Когда я повзрослел и начал что-то понимать в жизни, я проникся к своему родителю жалостью, смешанной со злостью. Не только перед начальством отец лебезил и заискивал, как та собака, которая виляет хвостом и заглядывает в глаза хозяину, но и перед всеми людьми, особенно перед моей матерью. Рассказывать, сколько отец от нее вытерпел, — бумаги не хватит. Чего стоит одна история с «цукер-кнейдл»! Свой заработок, как у них с матерью было заведено, он отдавал ей целиком. И верно, ему карманные деньги ни к чему. Он в жизни не купил себе сигарет или там нюхательного табаку. Даже милостыню беднякам, которые ходят за ней в синагогу, подать не смел. Лишь к Судному дню мать выдавала ему горсть мелочи для раздачи нищим, чтобы отделаться на целый год. А хоть до чего-нибудь он был падок? До «цукер-кнейдл». С ранних лет это было его самым большим удовольствием. К конфетам от кашля он прилип, думаю, еще в лавочке у своей бабки. Конфеты разрушили его зубы, к сорока годам он уже носил протезы. Так вот, даже за такое ничтожное пристрастие ему приходилось бороться изо всех сил. «Цукер-кнейдл» покупала мать, она же назначила ему порцию на каждый день и выдавала ее. Одно из самых далеких воспоминаний моего детства: отец пытается выклянчить добавку, а мать гнет свое: нечего проедать и проматывать на «цукер-кнейдл» все средства! Ребенком я чувствовал ложь и несправедливость ее слов: медовые конфеты, всем известно, самая дешевая сласть. Дневная порция вместе с добавкой стоила не больше, чем голодный завтрак. Много-много лет спустя, когда я начал зарабатывать перепиской, я избавил отца от тирании матери. На свои гроши я набивал ему карманы «цукер-кнейдл». До сих пор помню изумление, застывшее в его близоруких глазах при виде принесенного мною большого кулька, и боязнь принять от меня такое богатство да еще съесть его.
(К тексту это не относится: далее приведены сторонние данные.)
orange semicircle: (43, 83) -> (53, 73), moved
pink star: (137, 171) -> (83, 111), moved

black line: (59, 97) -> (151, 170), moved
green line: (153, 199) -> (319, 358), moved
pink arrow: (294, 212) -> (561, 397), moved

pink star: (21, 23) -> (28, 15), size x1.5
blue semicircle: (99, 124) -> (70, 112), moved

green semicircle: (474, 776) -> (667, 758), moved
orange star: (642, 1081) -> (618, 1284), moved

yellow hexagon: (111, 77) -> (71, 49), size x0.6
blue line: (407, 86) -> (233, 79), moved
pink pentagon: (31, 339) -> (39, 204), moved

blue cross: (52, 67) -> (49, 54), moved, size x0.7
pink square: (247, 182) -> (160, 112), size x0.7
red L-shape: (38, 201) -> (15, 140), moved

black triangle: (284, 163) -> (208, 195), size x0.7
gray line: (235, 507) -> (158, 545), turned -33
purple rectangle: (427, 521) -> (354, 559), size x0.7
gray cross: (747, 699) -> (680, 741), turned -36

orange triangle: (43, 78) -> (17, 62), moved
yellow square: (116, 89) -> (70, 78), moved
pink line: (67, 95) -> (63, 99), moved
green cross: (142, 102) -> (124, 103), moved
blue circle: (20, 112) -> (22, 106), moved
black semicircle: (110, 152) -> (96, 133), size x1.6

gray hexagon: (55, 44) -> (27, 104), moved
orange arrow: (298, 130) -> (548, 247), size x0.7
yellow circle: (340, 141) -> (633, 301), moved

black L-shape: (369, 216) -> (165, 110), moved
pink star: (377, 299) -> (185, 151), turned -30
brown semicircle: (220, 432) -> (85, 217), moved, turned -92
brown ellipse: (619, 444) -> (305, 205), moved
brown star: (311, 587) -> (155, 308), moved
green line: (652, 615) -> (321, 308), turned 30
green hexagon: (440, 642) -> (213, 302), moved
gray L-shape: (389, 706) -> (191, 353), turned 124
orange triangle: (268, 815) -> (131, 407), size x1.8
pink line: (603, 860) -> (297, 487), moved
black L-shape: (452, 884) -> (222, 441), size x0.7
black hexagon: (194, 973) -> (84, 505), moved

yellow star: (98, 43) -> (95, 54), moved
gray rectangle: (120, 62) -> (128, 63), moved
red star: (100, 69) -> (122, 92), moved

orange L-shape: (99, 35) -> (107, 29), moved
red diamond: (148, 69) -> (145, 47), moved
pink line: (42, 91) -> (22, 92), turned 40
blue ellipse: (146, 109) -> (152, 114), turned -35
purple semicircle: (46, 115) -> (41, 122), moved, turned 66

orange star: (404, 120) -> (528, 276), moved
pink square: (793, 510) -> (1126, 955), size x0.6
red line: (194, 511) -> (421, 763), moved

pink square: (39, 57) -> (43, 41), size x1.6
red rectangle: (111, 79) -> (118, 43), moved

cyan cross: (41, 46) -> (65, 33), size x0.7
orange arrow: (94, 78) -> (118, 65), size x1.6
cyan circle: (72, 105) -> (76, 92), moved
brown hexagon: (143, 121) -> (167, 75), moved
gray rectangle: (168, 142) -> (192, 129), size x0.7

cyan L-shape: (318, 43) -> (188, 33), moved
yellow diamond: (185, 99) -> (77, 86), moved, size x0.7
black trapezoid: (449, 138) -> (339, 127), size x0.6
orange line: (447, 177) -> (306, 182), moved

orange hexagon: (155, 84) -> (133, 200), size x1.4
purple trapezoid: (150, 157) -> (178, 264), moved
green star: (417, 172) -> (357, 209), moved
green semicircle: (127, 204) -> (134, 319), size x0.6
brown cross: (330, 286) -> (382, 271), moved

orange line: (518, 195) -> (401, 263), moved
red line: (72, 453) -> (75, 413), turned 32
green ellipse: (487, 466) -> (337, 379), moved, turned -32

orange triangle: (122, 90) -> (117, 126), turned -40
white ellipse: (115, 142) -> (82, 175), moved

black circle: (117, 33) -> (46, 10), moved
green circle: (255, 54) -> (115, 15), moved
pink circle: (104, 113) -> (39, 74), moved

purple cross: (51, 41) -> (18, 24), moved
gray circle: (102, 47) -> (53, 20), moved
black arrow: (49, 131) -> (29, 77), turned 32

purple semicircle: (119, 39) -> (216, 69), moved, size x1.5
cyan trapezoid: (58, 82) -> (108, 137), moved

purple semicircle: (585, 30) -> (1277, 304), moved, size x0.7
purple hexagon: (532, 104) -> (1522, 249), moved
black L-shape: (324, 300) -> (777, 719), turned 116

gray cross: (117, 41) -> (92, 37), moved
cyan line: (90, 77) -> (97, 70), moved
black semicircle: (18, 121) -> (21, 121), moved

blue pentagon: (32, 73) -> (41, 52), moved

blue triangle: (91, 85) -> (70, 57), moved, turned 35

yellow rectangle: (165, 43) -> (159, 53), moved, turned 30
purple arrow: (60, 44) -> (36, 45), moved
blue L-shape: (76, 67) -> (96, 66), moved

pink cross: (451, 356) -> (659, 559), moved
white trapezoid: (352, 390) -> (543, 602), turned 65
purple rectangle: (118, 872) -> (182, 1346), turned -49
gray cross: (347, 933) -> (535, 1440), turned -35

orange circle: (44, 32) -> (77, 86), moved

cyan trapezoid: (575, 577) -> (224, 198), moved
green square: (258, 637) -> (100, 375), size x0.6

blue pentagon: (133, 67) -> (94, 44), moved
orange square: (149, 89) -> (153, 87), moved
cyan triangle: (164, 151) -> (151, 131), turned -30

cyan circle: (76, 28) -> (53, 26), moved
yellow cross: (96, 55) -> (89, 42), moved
Талант к чистописанию обнаружился у меня очень рано, кажется, еще в хедере у отца, при первом же знакомстве с азбукой. Отец внимания не обратил, а дети заметили и не скрывали удивления и зависти. Вид букв, их способность творить фонетические и смысловые чудеса, их архитектура и симметрия завораживали меня. Буквами я разрисовывал любую попавшуюся под руку бумажку, а вскоре принялся и за титульные страницы книг, собранных в синагогах Меа-Шеарим. Я копировал эти титулы с огромным наслаждением. Какая глубокая тайна в линиях ивритских печатных букв! Особенно пленял меня — может, циркульным своим начертанием, шрифт Раши. Перерисовывал я с титульных страниц и виньетки: голых ангелочков, рог изобилия, посохи Моисея и Аарона. Лет десяти-двенадцати я начал рисовать красками по белому картону таблицы с цитатами, изречениями и наставлениями для синагоги и для дома. Эти мои произведения имели большой успех. Их у меня расхватывали и брали в рамочку под стекло. Хотя материально они не давали ровно ничего, их публичное признание принесло мне большое удовлетворение. Если б я рос в другой среде, из меня сделали бы, вероятно, художника. А в моей среде я стал переписчиком священных текстов и мастером-каллиграфом.
После того, как я насмотрелся выставок в музеях Тель-Авива и Иерусалима, и особенно после того, как понаблюдал со стороны за разными кружками художников и послушал там всякие разглагольствования, я нисколько не жалею, что остался в пределах старинной каллиграфии и традиционных изображений. Я всегда с хлебом, и при этом, чтобы мои изделия продавались, у меня нет надобности рядиться в перья высокого искусства, недоступного уму непосвященных. Спрос на мой товар постоянный. В Америке большинство евреев покупают своим сыновьям на бар-мицву филактерии, хотя назавтра же о них забывают. Во веем мире большинство евреев прикрепляют мезузу к входной двери. Оптовики со мной не торгуются. Они довольны, и я доволен, к обоюдному нашему удовольствию.